I’m pretty sure every developer who has ever worked with a modern database-backed application, particularly a web-app, has a love/hate relationship with their ORM, or object-relational mapper.
On the one hand, ORMs are vastly more pleasant to work with than code that constructs raw SQL, even, generally, from a tool that gives you an object model to construct SQL, instead of requiring (Cthulhu help us all) string concatenation or interpolation.
On the other hand, there tends to be an enormous mismatch between the objects the ORM is modelling on one end, and the relational database on the back end. Basically, the object model encourages dealing with one object at a time, whereas the relational database wants you to push your queries, JOINs, and even your entire transactions back into it, so that it can better optimize them for you. And so, you tend to have a choice between writing shockingly inefficient code, and jumping through weird hoops and strange syntax to give your ORM the tools to generate efficient queries.
The most fundamental problem, perhaps, is the question of how much
data the ORM should request from the database. When I ask for a
collection of objects (using some syntax to generate the SQL WHERE
clause automatically), the ORM has to decide:
- Which fields in the object should the ORM
SELECT
from the database, and - Which associated models (with foreign keys to or from the object in
question) the ORM should
JOIN
in and pull out at the same time.
(You can think of the second as a more involved version of the first, but involves more complexity, and is interesting for being potentially recursive).
SELECT
ing too much data in either case makes the database do too
much work, touch too many blocks on disk, read too many indexes, and
so on, and makes your queries slow. SELECT
ing not enough data means
your ORM needs to go back and make additional queries when you ask for
fields or models that were not pulled in initially, killing your
performance even more.
I’d like to muse about two possible solutions, neither of which I’m aware of implementations of, although to be honest I haven’t looked too hard. I’d love it if anyone could point me at work on either sort.
The static solution 🔗︎
Given a language with a sufficiently awesome type system (Haskell
comes to mind :)), you could imagine encoding information about which
fields and models are or are not SELECT
ed into the type of a record
object, making it statically an error to write a query that
under-selects. Given type inference, we can probably even go on to
statically infer (probably with a bit of programmer help in the form
of type annotations) which fields and models we need to SELECT
,
based precisely on which fields of the result get accessed.

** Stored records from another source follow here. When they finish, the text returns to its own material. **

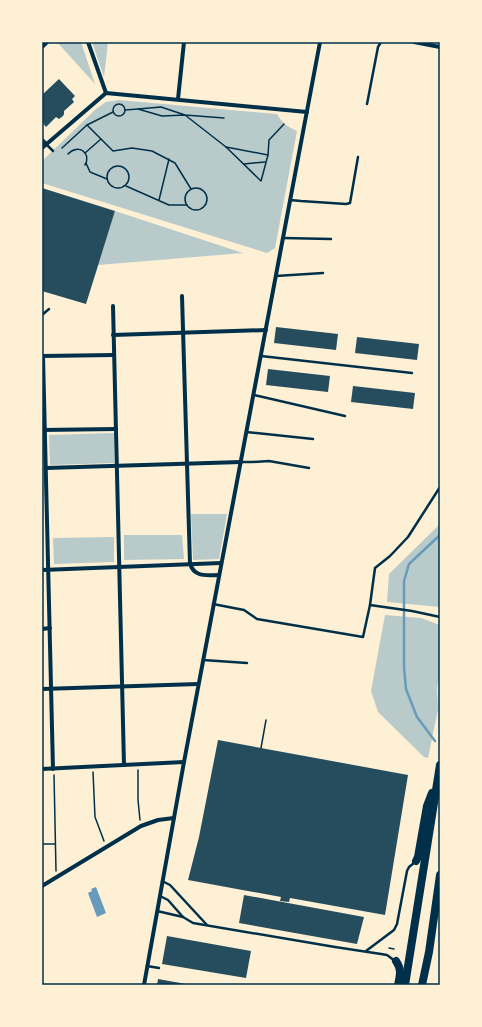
<svg xmlns="http://www.w3.org/2000/svg" width="482" height="1027" font-family="Manrope,sans-serif">
<rect width="100%" height="100%" fill="#fdf0d5"/>
<g fill="#b9caca">
<path d="M57 42H81L95 84Z"/>
<path d="M92 42H108L104 77Z"/>
<path d="M119 100 277 114C282 123 288 127 297 131L275 248 267 253 42 183V161L96 109 106 102Z"/>
<path d="M115 211 243 253 98 265Z"/>
<path d="M114 433V463L50 465 49 435Z"/>
<path d="M191 514H227L219 559 193 560Z"/>
<path d="M440 524V607L387 602 389 574Z"/>
<path d="M124 535H182L184 559 124 560Z"/>
<path d="M114 537V562L54 564 53 538Z"/>
<path d="M385 615 421 618 440 625V675L437 688 438 709 428 758 424 757 378 712 371 691Z"/>
</g>
<path fill="#669bbc" d="M96 887 106 913 97 917 88 893 92 891 91 889Z"/>
<g fill="none" stroke-linecap="round" stroke-linejoin="round">
<path stroke="#669bbc" stroke-width="2.5" d="M435 741 417 717 406 689 404 667V581L409 564 440 535"/>
</g>
<g fill="#264d5e">
<path d="M59 79 75 96 72 99 74 102 64 111V114L63 116 59 119 56 117 46 127 42 122V93L43 94Z"/>
<path d="M42 188 115 211 86 304 42 291Z"/>
<path d="M276 327 338 334 336 350 274 343Z"/>
<path d="M357 337 419 344 417 360 355 353Z"/>
<path d="M268 369 330 376 328 392 266 385Z"/>
<path d="M353 386 415 393 413 409 351 402Z"/>
<path d="M218 740 408 775 385 915 290 898 289 902 280 901 281 897 188 880 199 837Z"/>
<path d="M244 895 364 917 357 944 239 923Z"/>
<path d="M167 936 251 951 246 978 162 964Z"/>
<path d="M158 979 186 984V985H157Z"/>
</g>
<g fill="none" stroke-linecap="round" stroke-linejoin="round">
<g stroke="#003049" stroke-width="1.5">
<circle cx="119" cy="110" r="6"/>
<path d="M125 110 138 109"/>
<path d="M224 118 185 115 161 107 138 109 162 116 185 115 226 147 261 181 268 155 269 140 284 124"/>
<path d="M101 139 113 151 132 148 152 151 175 163 191 189"/>
<path d="M226 147 268 155"/>
<path d="M62 148 87 125 113 112"/>
<path d="M85 153 101 139 87 125"/>
<path d="M68 154C78 143 92 153 85 165"/>
<path d="M86 163 90 172 107 179"/>
<path d="M244 164 265 162"/>
<circle cx="118" cy="177" r="11"/>
<path d="M126 186 169 205H186"/>
<circle cx="196" cy="199" r="11"/>
<path d="M159 200 169 159"/>
<path d="M261 748 266 720"/>
<path d="M138 770V800L140 820"/>
<path d="M93 772 95 817 104 841"/>
<path d="M54 775 56 871"/>
<path d="M42 844H55"/>
<path d="M389 948 394 949"/>
</g>
<g stroke="#003049" stroke-width="2.5">
<path d="M367 104 378 47 381 42"/>
<path d="M47 145 53 151"/>
<path d="M290 200 301 201 346 204 350 203 358 157"/>
<path d="M283 238 331 239"/>
<path d="M276 276 323 273"/>
<path d="M42 315 49 309"/>
<path d="M261 356 412 373"/>
<path d="M254 395 345 416"/>
<path d="M246 432 313 439"/>
<path d="M241 462H252L269 461 309 468"/>
<path d="M213 604 244 610 257 619 363 637 370 605 375 568 390 556 408 537 440 487"/>
<path d="M370 605 412 611 440 617"/>
<path d="M203 660 247 663"/>
<path d="M162 881 170 885 207 925"/>
<path d="M160 896 168 900 183 917 193 923 335 947 381 954 387 955 395 961"/>
<path d="M157 911 183 917"/>
<path d="M366 951 394 930 397 924 407 871 409 867 414 863"/>
<path d="M147 966 159 968"/>
</g>
<g stroke="#003049" stroke-width="4">
<path d="M88 42 106 93"/>
<path d="M414 42 440 47"/>
<path d="M42 47 47 42"/>
<path d="M178 99 184 42"/>
<path d="M42 140 46 144"/>
<path d="M42 148 106 93 307 112"/>
<path d="M182 296 190 564C195 578 207 575 219 575"/>
<path d="M113 306 124 765"/>
<path d="M113 335 266 330"/>
<path d="M42 356 114 355"/>
<path d="M43 356 53 769"/>
<path d="M42 430 116 429"/>
<path d="M46 468 241 462"/>
<path d="M42 570 221 563"/>
<path d="M42 629 50 628"/>
<path d="M42 689 198 684"/>
<path d="M42 769 184 762"/>
<path d="M42 886 141 826 158 820 174 818"/>
<path d="M144 985 184 762 320 42"/>
</g>
<g stroke="#003049" stroke-width="8">
<path d="M416 861 418 857 427 806 432 793"/>
<path d="M396 961C402 970 400 975 398 985"/>
<path d="M405 985 440 765"/>
<path d="M422 985 429 952 440 875"/>
</g>
</g>
<rect width="482" height="1027" fill="none" stroke="#fdf0d5" stroke-width="86"/>
<rect x="43" y="43" width="396" height="941" fill="none" stroke="#003049" stroke-width="1.5"/>
</svg>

This is the kind of solution that occurs immediately to a certain type of person (of which I know a lot) when they think about this type of problem enough. It’s fun to think about and there are probably some papers in it (if no one’s beaten you to it), but I suspect it’s the kind of thing that’s unlikely to gain much traction among mainstream developers, if only because it would require you write in Haskell or equivalent.
The dynamic solution 🔗︎
Another solution occurred to me recently, which I don’t think I’ve heard people talking about. I like it because I’m pretty sure it could be grafted onto an existing ORM with little or no API change, which means there’s potential for incrementel adoption and improvement.
The key insight here is that, while the decision of what to SELECT
is critical for performance, it’s (mostly)1 irrelevant for correctness whether you
have to make additional queries later, or pull in too much data. A
good ORM, if it notices you ask for a field it doesn’t have cached,
will just go ahead and make the SELECT
for you.
This opens the door for heuristic solutions. A good ORM will already
have hooks for the programmer to specify which fields or models to
include or exclude – Django, to pick a popular example, has
the select_related
and defer
methods on
its QuerySet
s.
So, my proposal is this: Let’s develop tools to profile an application, and automatically generate those annotations in a profile-driven manner. Since all accesses to your data are through the ORM, we can instrument the ORM to determine which fields are selected after a query, and remember that information for next time it sees the same query.
In a webapp environment, the possibilities for optimization get
potentially even more exciting. A webapp framework like Django knows
an awful lot of information at any given moment, like what user is
logged into your app, and what URL is currently being generated. We
could imagine associating that data with the profile results, so that
the ORM could automatically discover relations between the application
structure and the ORM queries. It could “learn”, for example, that
certain users are administrators, and so will access more fields on
certain models than other users. It could learn that even though
/places/list/
and /places/details/
pull up the exact same set of
models (maybe even through the same helper function!), the former
needs only their names and IDs, while the latter needs to pull in full
details, as well as rows from the associated reviews
table.
All without a single programmer annotation. Of course, in cases where the behavior is too complex for the tool’s heuristics to pick up, or where the programmer absolutely needs predictable behavior or needs to micro-optimize, you could turn off the heuristics and fall back the old behavior (with the same old annotations available to the programmer).
Is anyone aware of any work in this space? It sounds like a potentially extremely exciting project to me, but I probably don’t have the time to attempt to throw together an implementation.
1.Ignoring, for example, race conditions where you need to select a model and related models atomically, and don’t want or can’t afford a transaction around the entire lifetime of the objects in the app code.